Text-based design files:
-- Opening Marker --

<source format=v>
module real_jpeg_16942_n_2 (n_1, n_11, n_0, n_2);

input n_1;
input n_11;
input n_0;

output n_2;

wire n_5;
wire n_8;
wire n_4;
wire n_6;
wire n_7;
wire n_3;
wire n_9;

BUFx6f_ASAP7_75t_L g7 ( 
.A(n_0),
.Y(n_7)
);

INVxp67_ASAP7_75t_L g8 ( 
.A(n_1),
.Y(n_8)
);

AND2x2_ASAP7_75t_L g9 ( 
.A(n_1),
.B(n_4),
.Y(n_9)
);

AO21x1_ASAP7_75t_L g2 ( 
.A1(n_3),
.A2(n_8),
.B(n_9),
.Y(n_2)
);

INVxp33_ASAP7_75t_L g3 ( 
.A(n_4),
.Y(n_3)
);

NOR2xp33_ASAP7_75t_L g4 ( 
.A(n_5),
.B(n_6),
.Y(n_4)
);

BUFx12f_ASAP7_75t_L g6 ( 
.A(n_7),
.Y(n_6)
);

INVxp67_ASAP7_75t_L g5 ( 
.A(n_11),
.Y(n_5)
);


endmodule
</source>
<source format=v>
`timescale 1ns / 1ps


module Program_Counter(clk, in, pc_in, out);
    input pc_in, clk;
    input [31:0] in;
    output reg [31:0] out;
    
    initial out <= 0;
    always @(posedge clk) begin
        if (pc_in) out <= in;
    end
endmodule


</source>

-- Closing Marker --
-- Opening Marker --

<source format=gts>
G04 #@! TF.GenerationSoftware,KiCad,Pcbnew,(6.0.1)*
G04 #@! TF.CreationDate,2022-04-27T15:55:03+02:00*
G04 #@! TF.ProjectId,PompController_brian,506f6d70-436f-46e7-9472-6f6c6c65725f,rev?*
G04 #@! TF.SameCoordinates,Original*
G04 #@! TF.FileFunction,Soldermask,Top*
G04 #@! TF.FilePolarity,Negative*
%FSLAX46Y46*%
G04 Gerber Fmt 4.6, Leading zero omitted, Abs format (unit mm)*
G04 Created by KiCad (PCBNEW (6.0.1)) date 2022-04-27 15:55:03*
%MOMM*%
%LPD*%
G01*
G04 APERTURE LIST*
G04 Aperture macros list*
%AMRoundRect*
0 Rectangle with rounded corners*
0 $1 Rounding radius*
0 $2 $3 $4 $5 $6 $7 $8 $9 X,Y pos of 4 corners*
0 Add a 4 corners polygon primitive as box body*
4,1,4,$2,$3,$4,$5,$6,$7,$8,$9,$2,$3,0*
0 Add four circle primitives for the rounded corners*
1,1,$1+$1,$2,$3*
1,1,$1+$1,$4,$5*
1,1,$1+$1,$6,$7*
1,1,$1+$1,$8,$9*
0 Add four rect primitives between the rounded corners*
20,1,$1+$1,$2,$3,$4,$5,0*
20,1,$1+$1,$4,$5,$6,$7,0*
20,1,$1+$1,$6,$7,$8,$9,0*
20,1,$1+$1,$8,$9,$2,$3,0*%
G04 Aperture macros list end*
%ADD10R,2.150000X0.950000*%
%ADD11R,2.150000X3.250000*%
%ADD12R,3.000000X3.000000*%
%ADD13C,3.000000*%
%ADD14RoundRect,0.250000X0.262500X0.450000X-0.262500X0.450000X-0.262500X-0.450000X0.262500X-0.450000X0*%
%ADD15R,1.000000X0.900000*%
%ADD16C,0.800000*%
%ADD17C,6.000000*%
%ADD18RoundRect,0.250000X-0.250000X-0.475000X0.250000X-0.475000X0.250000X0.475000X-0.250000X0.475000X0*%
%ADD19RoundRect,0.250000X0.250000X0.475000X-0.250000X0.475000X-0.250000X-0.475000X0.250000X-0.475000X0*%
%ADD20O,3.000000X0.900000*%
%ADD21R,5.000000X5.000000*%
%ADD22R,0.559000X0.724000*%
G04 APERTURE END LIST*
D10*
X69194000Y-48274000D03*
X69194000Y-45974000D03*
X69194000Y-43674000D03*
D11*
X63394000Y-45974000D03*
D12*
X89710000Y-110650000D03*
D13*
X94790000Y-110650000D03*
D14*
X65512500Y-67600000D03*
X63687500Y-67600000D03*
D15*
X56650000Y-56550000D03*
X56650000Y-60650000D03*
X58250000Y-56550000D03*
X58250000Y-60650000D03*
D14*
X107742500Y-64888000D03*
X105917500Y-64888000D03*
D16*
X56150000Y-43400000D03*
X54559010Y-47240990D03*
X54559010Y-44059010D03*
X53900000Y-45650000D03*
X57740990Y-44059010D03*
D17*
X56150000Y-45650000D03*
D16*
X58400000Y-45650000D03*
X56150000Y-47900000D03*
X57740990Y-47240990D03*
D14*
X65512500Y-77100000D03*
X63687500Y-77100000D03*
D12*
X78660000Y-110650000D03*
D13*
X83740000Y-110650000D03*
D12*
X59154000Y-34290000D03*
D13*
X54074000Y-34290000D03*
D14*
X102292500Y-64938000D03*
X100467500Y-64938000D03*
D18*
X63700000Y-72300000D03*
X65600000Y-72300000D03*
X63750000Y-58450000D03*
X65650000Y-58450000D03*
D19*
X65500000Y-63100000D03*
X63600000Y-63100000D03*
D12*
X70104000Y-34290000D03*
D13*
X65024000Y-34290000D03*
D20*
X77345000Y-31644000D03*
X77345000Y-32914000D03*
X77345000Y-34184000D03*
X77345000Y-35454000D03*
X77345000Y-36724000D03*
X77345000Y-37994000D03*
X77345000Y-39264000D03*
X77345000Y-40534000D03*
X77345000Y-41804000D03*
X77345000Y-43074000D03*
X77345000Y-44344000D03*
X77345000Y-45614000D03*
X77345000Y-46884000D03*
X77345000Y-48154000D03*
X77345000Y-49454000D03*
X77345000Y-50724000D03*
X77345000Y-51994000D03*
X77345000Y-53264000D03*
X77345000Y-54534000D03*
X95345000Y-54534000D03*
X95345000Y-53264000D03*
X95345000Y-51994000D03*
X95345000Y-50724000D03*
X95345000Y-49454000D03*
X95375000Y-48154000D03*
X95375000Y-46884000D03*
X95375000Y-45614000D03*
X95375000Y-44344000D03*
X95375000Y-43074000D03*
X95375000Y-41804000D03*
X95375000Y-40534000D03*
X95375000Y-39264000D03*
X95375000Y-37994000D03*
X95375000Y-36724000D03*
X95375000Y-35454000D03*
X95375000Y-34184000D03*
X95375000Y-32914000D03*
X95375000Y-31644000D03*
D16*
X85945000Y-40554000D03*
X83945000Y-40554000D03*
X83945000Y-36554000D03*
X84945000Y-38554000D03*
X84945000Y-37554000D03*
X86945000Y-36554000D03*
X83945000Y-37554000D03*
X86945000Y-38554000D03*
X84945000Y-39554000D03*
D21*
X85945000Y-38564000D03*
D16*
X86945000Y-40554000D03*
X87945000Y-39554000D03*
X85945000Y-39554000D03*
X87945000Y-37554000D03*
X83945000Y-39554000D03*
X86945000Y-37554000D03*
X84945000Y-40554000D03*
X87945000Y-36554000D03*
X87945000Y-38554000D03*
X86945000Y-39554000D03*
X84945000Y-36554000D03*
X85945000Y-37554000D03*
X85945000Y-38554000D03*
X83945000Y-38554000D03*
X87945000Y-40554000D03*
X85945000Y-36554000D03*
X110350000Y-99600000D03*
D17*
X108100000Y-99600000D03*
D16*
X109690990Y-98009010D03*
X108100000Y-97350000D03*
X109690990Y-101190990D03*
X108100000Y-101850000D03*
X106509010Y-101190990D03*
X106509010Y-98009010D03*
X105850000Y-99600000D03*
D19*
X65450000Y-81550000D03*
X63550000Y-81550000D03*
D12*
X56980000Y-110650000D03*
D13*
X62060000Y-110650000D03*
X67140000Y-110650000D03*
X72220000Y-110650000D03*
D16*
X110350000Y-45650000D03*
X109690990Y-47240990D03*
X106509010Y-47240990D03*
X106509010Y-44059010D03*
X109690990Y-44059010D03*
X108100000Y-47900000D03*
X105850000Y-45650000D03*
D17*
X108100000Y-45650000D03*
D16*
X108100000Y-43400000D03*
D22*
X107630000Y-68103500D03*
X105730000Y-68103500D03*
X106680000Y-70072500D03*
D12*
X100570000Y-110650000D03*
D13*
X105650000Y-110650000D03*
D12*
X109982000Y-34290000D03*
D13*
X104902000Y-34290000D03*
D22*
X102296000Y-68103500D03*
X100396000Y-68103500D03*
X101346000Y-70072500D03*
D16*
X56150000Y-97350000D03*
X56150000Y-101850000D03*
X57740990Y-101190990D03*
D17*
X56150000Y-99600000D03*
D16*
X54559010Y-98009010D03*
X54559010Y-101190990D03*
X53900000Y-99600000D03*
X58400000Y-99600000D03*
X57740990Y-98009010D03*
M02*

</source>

-- Closing Marker --

> Exercise: Above are the entries. Copy exactly the part that opens with the line containing "X83945000Y-36554000D03*" and closes with the line containing "X85945000Y-39554000D03*", and no more.

> Answer to this problem:
X83945000Y-36554000D03*
X84945000Y-38554000D03*
X84945000Y-37554000D03*
X86945000Y-36554000D03*
X83945000Y-37554000D03*
X86945000Y-38554000D03*
X84945000Y-39554000D03*
D21*
X85945000Y-38564000D03*
D16*
X86945000Y-40554000D03*
X87945000Y-39554000D03*
X85945000Y-39554000D03*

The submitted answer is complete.